Having an abortion will not usually affect your chances of becoming pregnant and having normal pregnancies in future.
Risks at the time of an abortion
There is a low risk of problems occurring during an abortion. However, there are more likely to be problems if an abortion is carried out later in a pregnancy.
The risks associated with abortions are:
- haemorrhage (excessive bleeding) - occurs in about one in every 1,000 abortions
- damage to the cervix (the entrance of the womb) - occurs in no more than 10 in every 1,000 abortions
- damage to the womb - occurs in up to four in every 1,000 abortions during surgical abortion, and less than one in 1,000 medical abortions carried out at 12-24 weeks
Risks after an abortion
After an abortion, the main risk is infection in the womb, which is usually caused by failing to completely remove all of the foetus and associated tissue.

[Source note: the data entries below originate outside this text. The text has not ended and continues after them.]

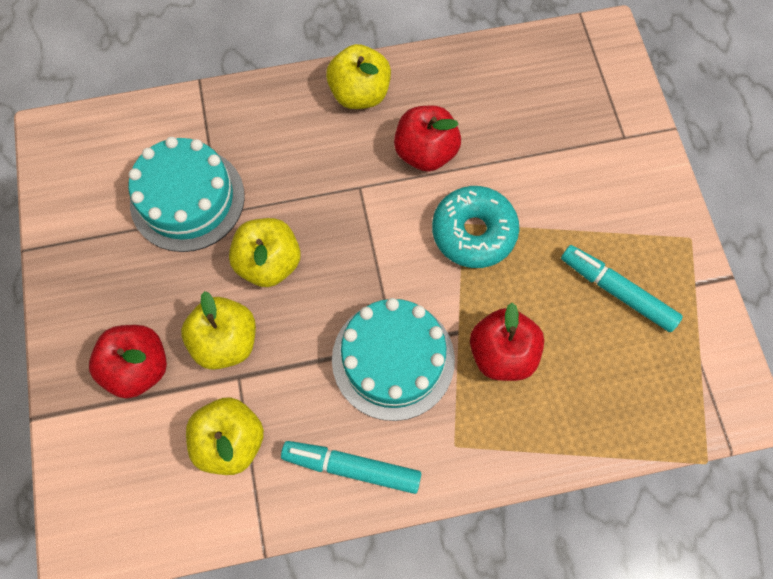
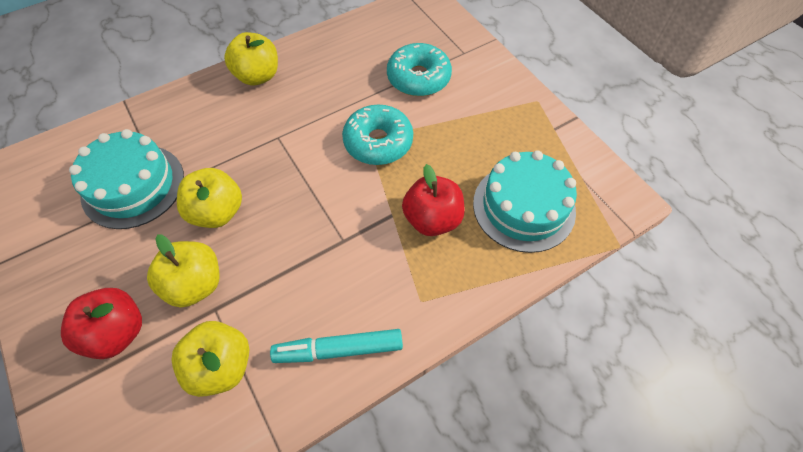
camera: 20 degrees left, 10 degrees down
turquoise cake [332,298,455,421] -> turquoise cake moved to [473,150,577,253]
red apple [394,105,461,172] -> none
turquoise marker [561,245,683,332] -> none
none -> turquoise donut [387,43,452,96]

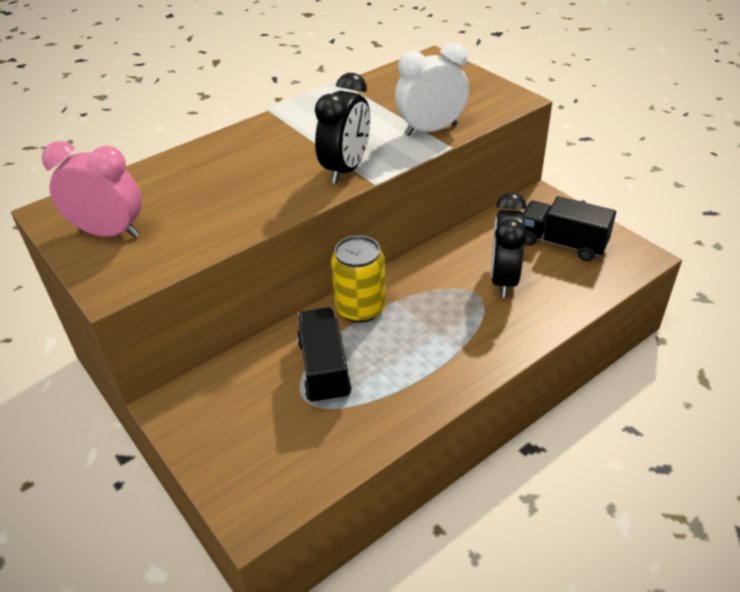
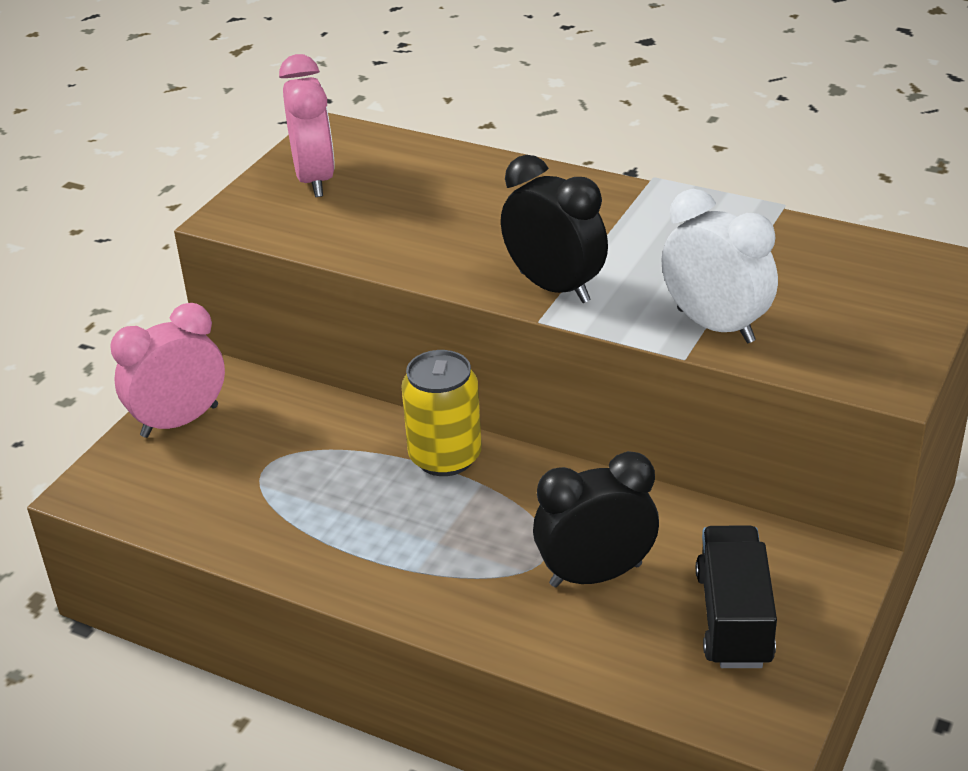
camera: 65 degrees right, 5 degrees down
black truck [297,307,352,404] -> none
black clock [315,73,370,184] -> black clock turned 135 degrees counterclockwise [501,155,608,303]
none -> pink clock [110,303,225,438]

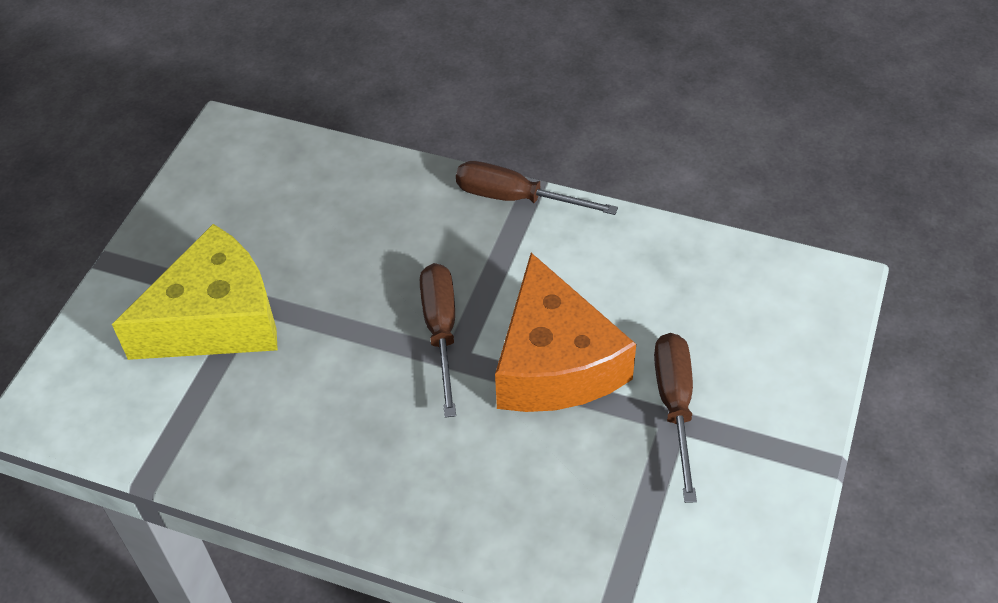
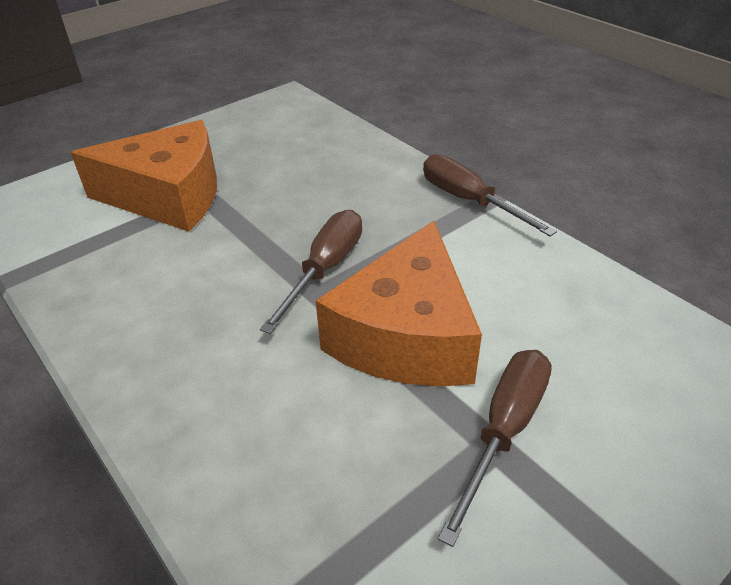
camera: 30 degrees right, 10 degrees down
yellow cheese [112,224,278,360] -> orange cheese [70,120,217,232]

You can reduce the risks of infection by using sanitary pads until the bleeding stops. It is best to avoid using tampons until your next period. You should also avoid having sex until the bleeding has stopped.
If you have an infection after an abortion, you may bleed heavily from your vagina and have some period-like pain. Antibiotics are usually used to treat the infection.
If an infection is not treated, it could lead to a more severe infection of your reproductive organs, such as pelvic inflammatory disease (PID), which can cause infertility or ectopic pregnancy (where a fertilised egg implants itself outside of the womb, usually in one of the fallopian tubes). However, the risk of an infection can be reduced by taking antibiotics at the time of the abortion.
Repeated abortions can cause damage to your cervix and increase the risk of late miscarriages.
After having an abortion, you may experience some period-type pains and some vaginal bleeding, which should gradually improve after a few days. Most women are able to return to their usual activities within a day or so. However, you should seek medical attention if you have severe pain or if the bleeding has not stopped after 14 days.
You will usually be advised not to have sex for up to two weeks, or until the bleeding has stopped. Seek advice from your GP, a family planning clinic or a pregnancy advisory service if you experience physical or emotional problems after having an abortion.